*About this exercise:* For every record that follows, write out the text exactly and omit the picture, if one is present.

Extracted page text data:

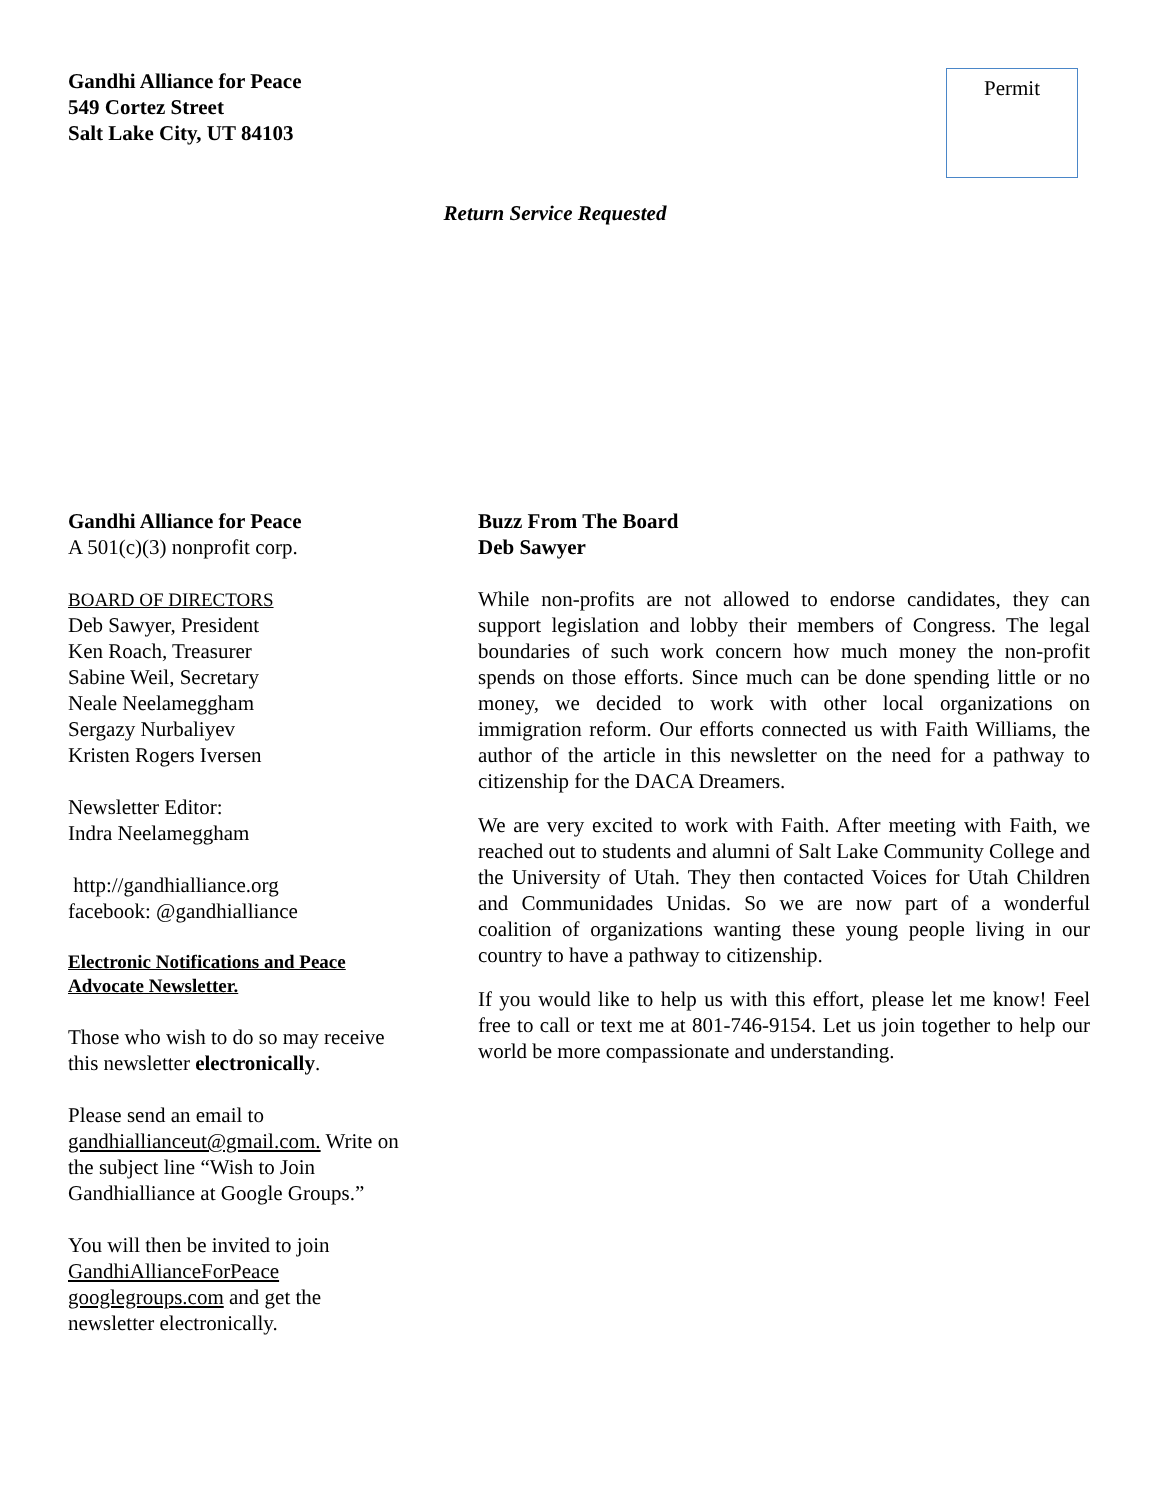Gandhi Alliance for Peace
549 Cortez Street
Salt Lake City, UT 84103
Permit
Return Service Requested
Gandhi Alliance for Peace
A 501(c)(3) nonprofit corp.
BOARD OF DIRECTORS
Deb Sawyer, President
Ken Roach, Treasurer
Sabine Weil, Secretary
Neale Neelameggham
Sergazy Nurbaliyev
Kristen Rogers Iversen
Newsletter Editor:
Indra Neelameggham
http://gandhialliance.org
facebook: @gandhialliance
Electronic Notifications and Peace Advocate Newsletter.
Those who wish to do so may receive this newsletter electronically.
Please send an email to gandhiallianceut@gmail.com. Write on the subject line “Wish to Join Gandhialliance at Google Groups.”
You will then be invited to join GandhiAllianceForPeace googlegroups.com and get the newsletter electronically.
Buzz From The Board
Deb Sawyer
While non-profits are not allowed to endorse candidates, they can support legislation and lobby their members of Congress. The legal boundaries of such work concern how much money the non-profit spends on those efforts. Since much can be done spending little or no money, we decided to work with other local organizations on immigration reform. Our efforts connected us with Faith Williams, the author of the article in this newsletter on the need for a pathway to citizenship for the DACA Dreamers.
We are very excited to work with Faith. After meeting with Faith, we reached out to students and alumni of Salt Lake Community College and the University of Utah. They then contacted Voices for Utah Children and Communidades Unidas. So we are now part of a wonderful coalition of organizations wanting these young people living in our country to have a pathway to citizenship.
If you would like to help us with this effort, please let me know! Feel free to call or text me at 801-746-9154. Let us join together to help our world be more compassionate and understanding.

*Result for this task:*
Gandhi Alliance for Peace
549 Cortez Street
Salt Lake City, UT 84103
Permit
Return Service Requested
Gandhi Alliance for Peace
A 501(c)(3) nonprofit corp.
BOARD OF DIRECTORS
Deb Sawyer, President
Ken Roach, Treasurer
Sabine Weil, Secretary
Neale Neelameggham
Sergazy Nurbaliyev
Kristen Rogers Iversen
Newsletter Editor:
Indra Neelameggham
http://gandhialliance.org
facebook: @gandhialliance
Electronic Notifications and Peace Advocate Newsletter.
Those who wish to do so may receive this newsletter electronically.
Please send an email to gandhiallianceut@gmail.com. Write on the subject line “Wish to Join Gandhialliance at Google Groups.”
You will then be invited to join GandhiAllianceForPeace googlegroups.com and get the newsletter electronically.
Buzz From The Board
Deb Sawyer
While non-profits are not allowed to endorse candidates, they can support legislation and lobby their members of Congress. The legal boundaries of such work concern how much money the non-profit spends on those efforts. Since much can be done spending little or no money, we decided to work with other local organizations on immigration reform. Our efforts connected us with Faith Williams, the author of the article in this newsletter on the need for a pathway to citizenship for the DACA Dreamers.
We are very excited to work with Faith. After meeting with Faith, we reached out to students and alumni of Salt Lake Community College and the University of Utah. They then contacted Voices for Utah Children and Communidades Unidas. So we are now part of a wonderful coalition of organizations wanting these young people living in our country to have a pathway to citizenship.
If you would like to help us with this effort, please let me know! Feel free to call or text me at 801-746-9154. Let us join together to help our world be more compassionate and understanding.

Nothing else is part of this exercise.